■ Description of the task ■
Locate each line in the material below that contains the word "True" and copy it, treating uppercase and lowercase letters as different.

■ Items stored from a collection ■
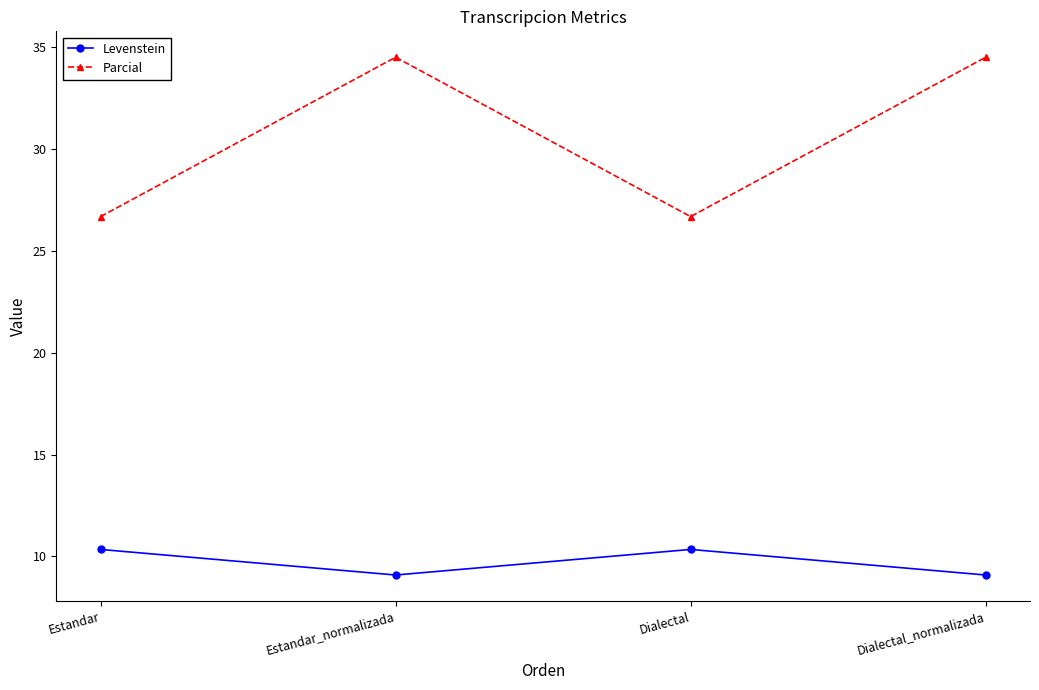

Reading left to right, list all the values displayed in this chart.

Levenstein: Estandar=10.3	Estandar_normalizada=9.1	Dialectal=10.3	Dialectal_normalizada=9.1
Parcial: Estandar=26.7	Estandar_normalizada=34.5	Dialectal=26.7	Dialectal_normalizada=34.5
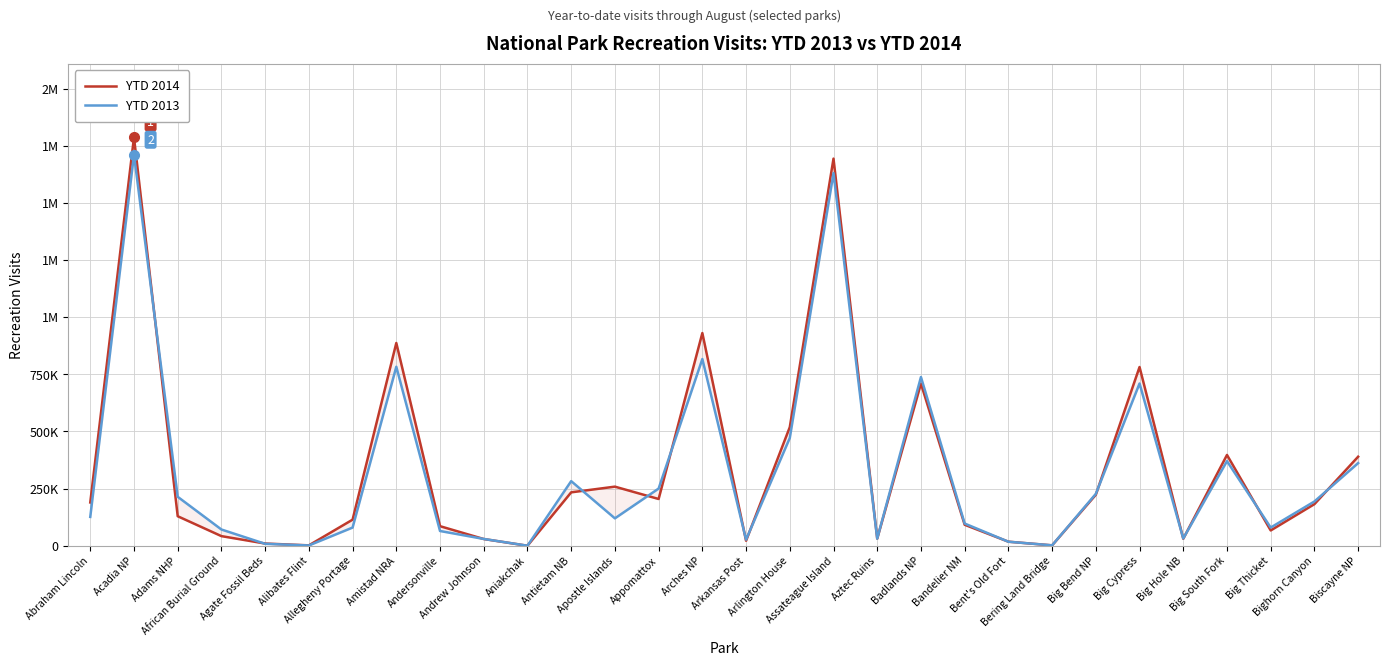

True or false: YTD 2013 has a value of 1630502 at Assateague Island.

True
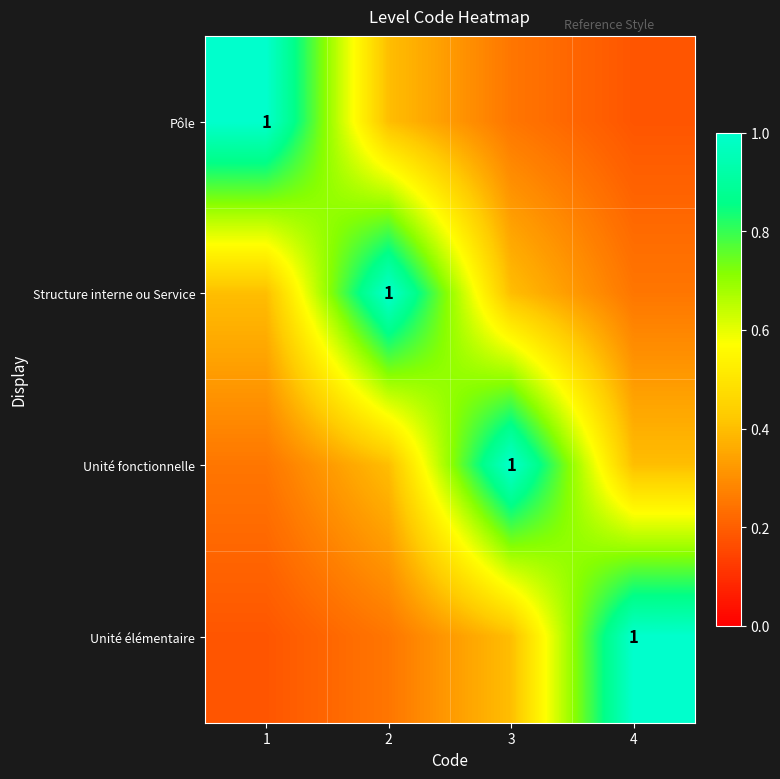

The value of Structure interne ou Service at 2 is 1.0. True or false?

True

■ Expected answer ■
True or false: YTD 2013 has a value of 1630502 at Assateague Island.
True
The value of Structure interne ou Service at 2 is 1.0. True or false?
True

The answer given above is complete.